### PROBLEM TO WORK ON
Restate all entries exactly. Skip the images.

### RECORDS TO PROCESS

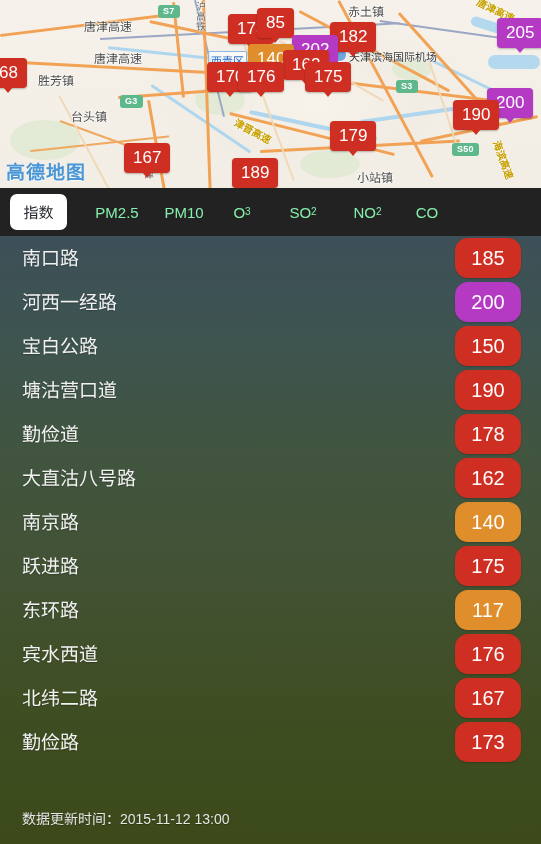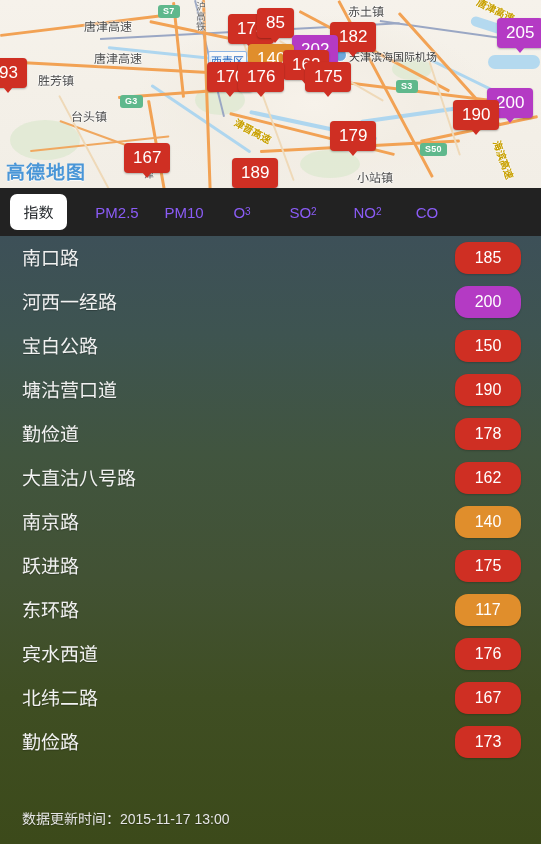--- a/index.html
+++ b/index.html
@@ -56,34 +56,34 @@
   .marker.purple .tail{border-top:6px solid #b43ac4;}
   .marker.orange .tail{border-top:6px solid #e08e2c;}
 
   .amap-logo{position:absolute;left:6px;bottom:6px;font-size:19px;font-weight:bold;
     color:#3c8fd6;letter-spacing:1px;line-height:19px;opacity:.92;
     text-shadow:0 1px 0 rgba(255,255,255,.85);}
 
   
   .tabbar{position:absolute;left:0;top:188px;width:541px;height:48px;background:#222222;
     display:flex;align-items:center;}
-  .tab{color:#8b5cf6;font-size:15px;line-height:15px;white-space:nowrap;
+  .tab{color:#86efac;font-size:15px;line-height:15px;white-space:nowrap;
     display:flex;align-items:center;justify-content:center;cursor:pointer;}
   .tab.active{background:#ffffff;color:#23272b;border-radius:7px;font-weight:500;}
   .tab sub{font-size:10px;vertical-align:-2px;line-height:0;}
 
   
   .sheet{position:absolute;left:0;top:236px;width:541px;height:608px;
     background:linear-gradient(180deg,#3d5058 0%,#3e5451 16%,#41553f 36%,#425234 56%,#3f4e23 76%,#3c4a1a 100%);
     overflow:hidden;}
   .row{position:relative;height:44px;display:flex;align-items:center;
     padding:0 20px 0 22px;cursor:pointer;}
   .row-name{flex:1;color:#f2f2f2;font-size:19px;line-height:19px;white-space:nowrap;
     text-shadow:0 1px 1px rgba(0,0,0,.25);}
-  .badge{min-width:40px;height:32px;border-radius:13px;color:#fff;font-size:16px;
+  .badge{min-width:40px;height:40px;border-radius:13px;color:#fff;font-size:20px;
     display:flex;align-items:center;justify-content:center;padding:0 13px;
     box-shadow:0 1px 2px rgba(0,0,0,.2);}
   .footer{position:absolute;left:22px;bottom:18px;color:#e6e6e6;font-size:14px;
     line-height:14px;white-space:nowrap;text-shadow:0 1px 1px rgba(0,0,0,.3);}
 </style>
 </head>
 <body>
 
 <div class="app">
 
@@ -137,35 +137,35 @@
       <div class="place big" style="left:357px;top:168px;">小站镇</div>
 
       <div class="district" style="left:169px;top:51px;margin-left:39px;">西青区</div>
 
       <div class="poi-dot" style="left:333px;top:48px;"></div>
       <div class="poi" style="left:349px;top:48px;">天津滨海国际机场</div>
 
       <div class="shield" style="left:158px;top:5px;">S7</div>
       <div class="shield" style="left:120px;top:95px;">G3</div>
       <div class="shield" style="left:396px;top:80px;">S3</div>
-      <div class="shield" style="left:420px;top:143px;">S50</div>
+      <div class="shield" style="left:452px;top:143px;">S50</div>
 
       <div class="hwy-label" style="left:233px;top:123px;transform:rotate(28deg);">津晋高速</div>
       <div class="hwy-label" style="left:476px;top:2px;transform:rotate(26deg);">唐津高速</div>
       <div class="hwy-label" style="left:484px;top:152px;transform:rotate(70deg);">海滨高速</div>
 
       <div class="rail-label" style="left:196px;top:2px;white-space:pre;">沪
 高
 铁</div>
       <div class="rail-label" style="left:144px;top:170px;">津</div>
 
       <div class="amap-logo">高德地图</div>
     </div>
 
-    <div class="marker red" style="left:-10px;top:58px;"><span>93</span><i class="tail"></i></div>
+    <div class="marker red" style="left:-10px;top:58px;"><span>68</span><i class="tail"></i></div>
     <div class="marker red" style="left:228px;top:14px;"><span>173</span><i class="tail"></i></div>
     <div class="marker red" style="left:257px;top:8px;"><span>85</span><i class="tail"></i></div>
     <div class="marker red" style="left:330px;top:22px;"><span>182</span><i class="tail"></i></div>
     <div class="marker purple" style="left:497px;top:18px;"><span>205</span><i class="tail"></i></div>
     <div class="marker purple" style="left:292px;top:35px;"><span>202</span><i class="tail"></i></div>
     <div class="marker orange" style="left:248px;top:44px;"><span>140</span><i class="tail"></i></div>
     <div class="marker red" style="left:283px;top:50px;"><span>162</span><i class="tail"></i></div>
     <div class="marker red" style="left:207px;top:62px;"><span>170</span><i class="tail"></i></div>
     <div class="marker red" style="left:238px;top:62px;"><span>176</span><i class="tail"></i></div>
     <div class="marker red" style="left:305px;top:62px;"><span>175</span><i class="tail"></i></div>
@@ -247,16 +247,16 @@
     </div>
     <div class="row">
       <span class="row-name">北纬二路</span>
       <span class="badge" style="background:#cf2f23;">167</span>
     </div>
     <div class="row">
       <span class="row-name">勤俭路</span>
       <span class="badge" style="background:#cf2f23;">173</span>
     </div>
 
-    <div class="footer">数据更新时间：2015-11-17 13:00</div>
+    <div class="footer">数据更新时间：2015-11-12 13:00</div>
   </div>
 
 </div>
 
 </body></html>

######

### OUTPUT FOR THIS TASK
--- a/index.html
+++ b/index.html
@@ -56,34 +56,34 @@
   .marker.purple .tail{border-top:6px solid #b43ac4;}
   .marker.orange .tail{border-top:6px solid #e08e2c;}
 
   .amap-logo{position:absolute;left:6px;bottom:6px;font-size:19px;font-weight:bold;
     color:#3c8fd6;letter-spacing:1px;line-height:19px;opacity:.92;
     text-shadow:0 1px 0 rgba(255,255,255,.85);}
 
   
   .tabbar{position:absolute;left:0;top:188px;width:541px;height:48px;background:#222222;
     display:flex;align-items:center;}
-  .tab{color:#8b5cf6;font-size:15px;line-height:15px;white-space:nowrap;
+  .tab{color:#86efac;font-size:15px;line-height:15px;white-space:nowrap;
     display:flex;align-items:center;justify-content:center;cursor:pointer;}
   .tab.active{background:#ffffff;color:#23272b;border-radius:7px;font-weight:500;}
   .tab sub{font-size:10px;vertical-align:-2px;line-height:0;}
 
   
   .sheet{position:absolute;left:0;top:236px;width:541px;height:608px;
     background:linear-gradient(180deg,#3d5058 0%,#3e5451 16%,#41553f 36%,#425234 56%,#3f4e23 76%,#3c4a1a 100%);
     overflow:hidden;}
   .row{position:relative;height:44px;display:flex;align-items:center;
     padding:0 20px 0 22px;cursor:pointer;}
   .row-name{flex:1;color:#f2f2f2;font-size:19px;line-height:19px;white-space:nowrap;
     text-shadow:0 1px 1px rgba(0,0,0,.25);}
-  .badge{min-width:40px;height:32px;border-radius:13px;color:#fff;font-size:16px;
+  .badge{min-width:40px;height:40px;border-radius:13px;color:#fff;font-size:20px;
     display:flex;align-items:center;justify-content:center;padding:0 13px;
     box-shadow:0 1px 2px rgba(0,0,0,.2);}
   .footer{position:absolute;left:22px;bottom:18px;color:#e6e6e6;font-size:14px;
     line-height:14px;white-space:nowrap;text-shadow:0 1px 1px rgba(0,0,0,.3);}
 </style>
 </head>
 <body>
 
 <div class="app">
 
@@ -137,35 +137,35 @@
       <div class="place big" style="left:357px;top:168px;">小站镇</div>
 
       <div class="district" style="left:169px;top:51px;margin-left:39px;">西青区</div>
 
       <div class="poi-dot" style="left:333px;top:48px;"></div>
       <div class="poi" style="left:349px;top:48px;">天津滨海国际机场</div>
 
       <div class="shield" style="left:158px;top:5px;">S7</div>
       <div class="shield" style="left:120px;top:95px;">G3</div>
       <div class="shield" style="left:396px;top:80px;">S3</div>
-      <div class="shield" style="left:420px;top:143px;">S50</div>
+      <div class="shield" style="left:452px;top:143px;">S50</div>
 
       <div class="hwy-label" style="left:233px;top:123px;transform:rotate(28deg);">津晋高速</div>
       <div class="hwy-label" style="left:476px;top:2px;transform:rotate(26deg);">唐津高速</div>
       <div class="hwy-label" style="left:484px;top:152px;transform:rotate(70deg);">海滨高速</div>
 
       <div class="rail-label" style="left:196px;top:2px;white-space:pre;">沪
 高
 铁</div>
       <div class="rail-label" style="left:144px;top:170px;">津</div>
 
       <div class="amap-logo">高德地图</div>
     </div>
 
-    <div class="marker red" style="left:-10px;top:58px;"><span>93</span><i class="tail"></i></div>
+    <div class="marker red" style="left:-10px;top:58px;"><span>68</span><i class="tail"></i></div>
     <div class="marker red" style="left:228px;top:14px;"><span>173</span><i class="tail"></i></div>
     <div class="marker red" style="left:257px;top:8px;"><span>85</span><i class="tail"></i></div>
     <div class="marker red" style="left:330px;top:22px;"><span>182</span><i class="tail"></i></div>
     <div class="marker purple" style="left:497px;top:18px;"><span>205</span><i class="tail"></i></div>
     <div class="marker purple" style="left:292px;top:35px;"><span>202</span><i class="tail"></i></div>
     <div class="marker orange" style="left:248px;top:44px;"><span>140</span><i class="tail"></i></div>
     <div class="marker red" style="left:283px;top:50px;"><span>162</span><i class="tail"></i></div>
     <div class="marker red" style="left:207px;top:62px;"><span>170</span><i class="tail"></i></div>
     <div class="marker red" style="left:238px;top:62px;"><span>176</span><i class="tail"></i></div>
     <div class="marker red" style="left:305px;top:62px;"><span>175</span><i class="tail"></i></div>
@@ -247,16 +247,16 @@
     </div>
     <div class="row">
       <span class="row-name">北纬二路</span>
       <span class="badge" style="background:#cf2f23;">167</span>
     </div>
     <div class="row">
       <span class="row-name">勤俭路</span>
       <span class="badge" style="background:#cf2f23;">173</span>
     </div>
 
-    <div class="footer">数据更新时间：2015-11-17 13:00</div>
+    <div class="footer">数据更新时间：2015-11-12 13:00</div>
   </div>
 
 </div>
 
 </body></html>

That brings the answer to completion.